§ DOCUMENT SEGMENT:
Passed midshipman was never an official rank or rating in the Royal Navy, but was commonly used to describe midshipmen who had passed the lieutenant examination but were waiting on a roster to be commissioned. Between 1800 and 1815, due to a shortage of officers to command small craft, passed midshipmen were titled sub-lieutenant but this also was not an official rank.

Passed midshipmen awaiting promotion often elected to become master's mate, an experienced seaman role as assistant to the master. Though formally the rating did not lead to promotion to lieutenant, master's mates were paid more than any other rating and were the only ratings allowed to command any sort of vessel. A midshipman who became master's mate earned an increase in pay from £2 15s to £3 16s per month, but initially reduced his chances at a commission. Over time, however, an appointment of master's mate became considered a normal part of the path to a commission; the situation caused some confusion during the last part of the 18th century, when two parallel roles – master's mates trying to become masters, and former midshipmen working toward a commission – held the same title and responsibilities aboard ship.

By the first years of the 19th century, the prefix "master's" was dropped for passed midshipmen, to distinguish them from master's mates in the navigator's branch. In 1824 two further grades were also introduced, consisting of master's assistants and second-class volunteers. These corresponded to midshipmen and first-class volunteers respectively in the executive line. From this point, passed midshipmen had the rating master's mate, abbreviated as mate, and prospective masters had the rating master's assistant. These changes helped eliminate the confusion caused by the mingling of midshipmen in the navigator's branch. In 1838 a Royal Commission, presided over by the Duke of Wellington, recommended the institution of the rank of mate as an official step between midshipman and lieutenant. In 1861 mate was abolished in favor of sub-lieutenant.

==United States Navy==
Passed midshipman was first used in 1819, and unlike the Royal Navy was an official rank of the United States Navy. With the establishment of the rank of ensign in 1862, the ranking structure was changed. The term midshipman came to mean an officer that passed his exams, while a cadet midshipman was one that had not or was still an undergraduate. A passed midshipman would be appointed a commission to the rank of ensign, rather than lieutenant.

[Stored items]
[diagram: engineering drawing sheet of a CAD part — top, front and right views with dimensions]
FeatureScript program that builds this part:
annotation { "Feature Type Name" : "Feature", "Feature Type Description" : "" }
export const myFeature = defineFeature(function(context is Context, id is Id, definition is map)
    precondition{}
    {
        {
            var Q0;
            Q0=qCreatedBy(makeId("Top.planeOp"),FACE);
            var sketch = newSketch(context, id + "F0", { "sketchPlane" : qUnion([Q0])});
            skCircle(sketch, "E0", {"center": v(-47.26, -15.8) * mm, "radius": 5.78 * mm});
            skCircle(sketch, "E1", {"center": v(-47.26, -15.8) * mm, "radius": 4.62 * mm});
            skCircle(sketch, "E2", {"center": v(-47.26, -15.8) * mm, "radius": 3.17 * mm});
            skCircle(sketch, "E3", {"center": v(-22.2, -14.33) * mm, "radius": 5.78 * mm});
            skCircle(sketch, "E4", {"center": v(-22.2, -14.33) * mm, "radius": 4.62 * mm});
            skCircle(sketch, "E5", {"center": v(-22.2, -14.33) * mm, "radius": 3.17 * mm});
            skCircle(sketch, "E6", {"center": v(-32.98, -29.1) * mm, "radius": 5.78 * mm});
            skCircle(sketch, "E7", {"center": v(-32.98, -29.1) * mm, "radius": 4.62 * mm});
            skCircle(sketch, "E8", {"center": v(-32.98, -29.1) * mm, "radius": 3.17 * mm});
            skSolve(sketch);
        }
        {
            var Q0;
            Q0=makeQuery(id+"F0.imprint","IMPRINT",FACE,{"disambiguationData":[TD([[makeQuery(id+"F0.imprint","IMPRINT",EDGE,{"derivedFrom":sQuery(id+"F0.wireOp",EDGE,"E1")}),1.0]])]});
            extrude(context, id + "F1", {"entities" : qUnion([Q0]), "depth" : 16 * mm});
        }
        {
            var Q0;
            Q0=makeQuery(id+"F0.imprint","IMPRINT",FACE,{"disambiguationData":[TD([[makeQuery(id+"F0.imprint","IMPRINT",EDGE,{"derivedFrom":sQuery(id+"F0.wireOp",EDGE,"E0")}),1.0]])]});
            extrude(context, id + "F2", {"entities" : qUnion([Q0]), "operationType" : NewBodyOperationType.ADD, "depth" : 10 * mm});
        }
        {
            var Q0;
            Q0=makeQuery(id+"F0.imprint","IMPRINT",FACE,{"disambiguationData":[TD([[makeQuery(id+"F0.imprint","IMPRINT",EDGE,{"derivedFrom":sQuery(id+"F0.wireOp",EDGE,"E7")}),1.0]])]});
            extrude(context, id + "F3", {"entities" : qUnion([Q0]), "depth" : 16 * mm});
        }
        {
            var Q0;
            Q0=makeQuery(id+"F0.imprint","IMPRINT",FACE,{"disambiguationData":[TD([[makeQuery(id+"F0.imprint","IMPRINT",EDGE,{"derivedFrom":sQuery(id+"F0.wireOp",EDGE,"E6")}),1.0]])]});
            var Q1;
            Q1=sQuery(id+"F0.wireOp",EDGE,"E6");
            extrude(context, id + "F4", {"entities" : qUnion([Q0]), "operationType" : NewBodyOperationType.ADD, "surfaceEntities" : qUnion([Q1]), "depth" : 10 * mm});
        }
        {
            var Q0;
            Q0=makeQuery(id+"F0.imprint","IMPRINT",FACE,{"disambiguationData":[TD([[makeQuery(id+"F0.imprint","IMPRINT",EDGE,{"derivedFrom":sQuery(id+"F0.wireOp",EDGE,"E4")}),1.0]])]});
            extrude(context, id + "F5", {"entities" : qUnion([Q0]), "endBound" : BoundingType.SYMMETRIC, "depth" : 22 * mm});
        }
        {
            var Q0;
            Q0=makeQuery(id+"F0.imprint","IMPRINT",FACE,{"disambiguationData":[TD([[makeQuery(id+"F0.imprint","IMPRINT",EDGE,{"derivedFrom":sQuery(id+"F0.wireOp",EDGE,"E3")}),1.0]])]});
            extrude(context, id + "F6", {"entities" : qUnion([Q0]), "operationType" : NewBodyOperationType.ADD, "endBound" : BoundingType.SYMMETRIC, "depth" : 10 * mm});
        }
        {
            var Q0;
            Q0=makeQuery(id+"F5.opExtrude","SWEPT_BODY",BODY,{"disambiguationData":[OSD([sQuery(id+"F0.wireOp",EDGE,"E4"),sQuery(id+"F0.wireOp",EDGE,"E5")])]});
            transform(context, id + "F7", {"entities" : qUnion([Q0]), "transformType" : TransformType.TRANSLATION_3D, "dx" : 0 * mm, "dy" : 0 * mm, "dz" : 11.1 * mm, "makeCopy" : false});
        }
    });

§ REQUIREMENT A:
In what year was passed midshipman first used in the United States Navy, according to the passage on passed midshipmen?
§ REQUIREMENT B:
Summarize the passage on passed midshipmen in two sentences.

§ WRITTEN REPLY A:
1819.

§ WRITTEN REPLY B:
In the Royal Navy, passed midshipman was never an official rank but described midshipmen who had passed the lieutenant examination and were waiting to be commissioned; many became master's mates, and after changes to the ratings, mate was recommended as an official step in 1838 and replaced by sub-lieutenant in 1861. In the United States Navy, passed midshipman was an official rank first used in 1819, and after the rank of ensign was established in 1862, a passed midshipman would be commissioned as an ensign rather than a lieutenant.